So, this looks OK on my eyes.

> +#
> +# Lines consisting of a single underline character.
> +#
> +RE_underline = re.compile(r'^([-=~])\1+$')

Hmm... why are you calling this "underline"? Sounds a bad name to me,
as it took me a while to understand what you meant.

From the code I'm inferring that this is meant to track 3 of the
possible symbols used as a (sub).*title markup. On several places 
we use other symbols:'^', '~', '.', '*' (and others) as sub-sub(sub..)
title markups.

I would instead define this Regex as:

	RE_title_markup = re.compile(r'^([^\w\d])\1+$')

You should probably need another regex for the title itself:

	RE_possible_title = re.compile(r'^(\S.*\S)\s*$')

in order to get the size of the matched line. Doing a doing len(previous)
will get you false positives.

As on Sphinx, **all** titles should start at the first column,
or it will produce a severe error[1], we can use such regex to
minimize parsing errors.

[1] and either crash or keep running some endless loop internally.
Not being bad enough, it will also invalidate all the previously
cached data, losing a lot of time next time you try to build the
docs.

---

on a separate matter (but related to automarkup matter - and to what
I would name underline), as a future feature, perhaps we could also add
a parser for:

	_something that requires underlines_

Underlined text is probably the only feature that we use on several docs
with Sphinx doesn't support (there are some extensions for that - I guess,
but it sounds simple enough to have a parser here).

This can be tricky to get it right, as just underlines_ is a
cross reference markup - so, I would only add this after we improve the
script to come after Sphinx own markup processing.

---

> +#
> +# Starting a literal block.
> +#
> +RE_literal = re.compile(r'^(\s*)(.*::\s*|\.\.\s+code-block::.*)$')
> +#
> +# Just get the white space beginning a line.
> +#
> +RE_whitesp = re.compile(r'^(\s*)')
> +
> +def MangleFile(app, docname, text):
> +    ret = [ ]
> +    previous = ''
> +    literal = False
> +    for line in text[0].split('\n'):
> +        #
> +        # See if we might be ending a literal block, as denoted by
> +        # an indent no greater than when we started.
> +        #
> +        if literal and len(line) > 0:
> +            m = RE_whitesp.match(line)  # Should always match
> +            if len(m.group(1).expandtabs()) <= lit_indent:
> +                literal = False
> +        #
> +        # Blank lines, directives, and lines within literal blocks
> +        # should not be messed with.
> +        #
> +        if literal or len(line) == 0 or line[0] == '.':
> +            ret.append(line)

━━━

▸ SET EXERCISE:
Extend the code review of the Sphinx automarkup regexes past its final line.

▸ DATASET CONTENT:
━━━

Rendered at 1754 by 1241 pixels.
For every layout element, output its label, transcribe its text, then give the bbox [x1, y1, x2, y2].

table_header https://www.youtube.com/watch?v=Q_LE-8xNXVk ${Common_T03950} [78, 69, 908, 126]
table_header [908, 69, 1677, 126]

━━━

▸ RESULT:
> +        #
> +        # Is this an underline line?  If so, and it is the same length
> +        # as the previous line, we may have mangled a heading line in
> +        # error, so undo it.
> +        #
> +        elif RE_underline.match(line):
> +            if len(line) == len(previous):

No, that doesn't seem enough. I would, instead, use the regex I
proposed before, in order to check if the previous line starts with
a non-space, and getting the length only up to the last non-space
(yeah, unfortunately, we have some text files that have extra blank
spaces at line's tail).

> +                ret[-1] = previous
> +            ret.append(line)
> +        #
> +        # Normal line - perform substitutions.
> +        #
> +        else:
> +            ret.append(RE_function.sub(r'\1:c:func:`\2`\3', line))
> +        #
> +        # Might we be starting a literal block?  If so make note of
> +        # the fact.
> +        #
> +        m = RE_literal.match(line)
> +        if m:
> +            literal = True
> +            lit_indent = len(m.group(1).expandtabs())
> +        previous = line
> +    text[0] = '\n'.join(ret)
> +
> +def setup(app):
> +    app.connect('source-read', MangleFile)
> +
> +    return dict(
> +        parallel_read_safe = True,
> +        parallel_write_safe = True
> +    )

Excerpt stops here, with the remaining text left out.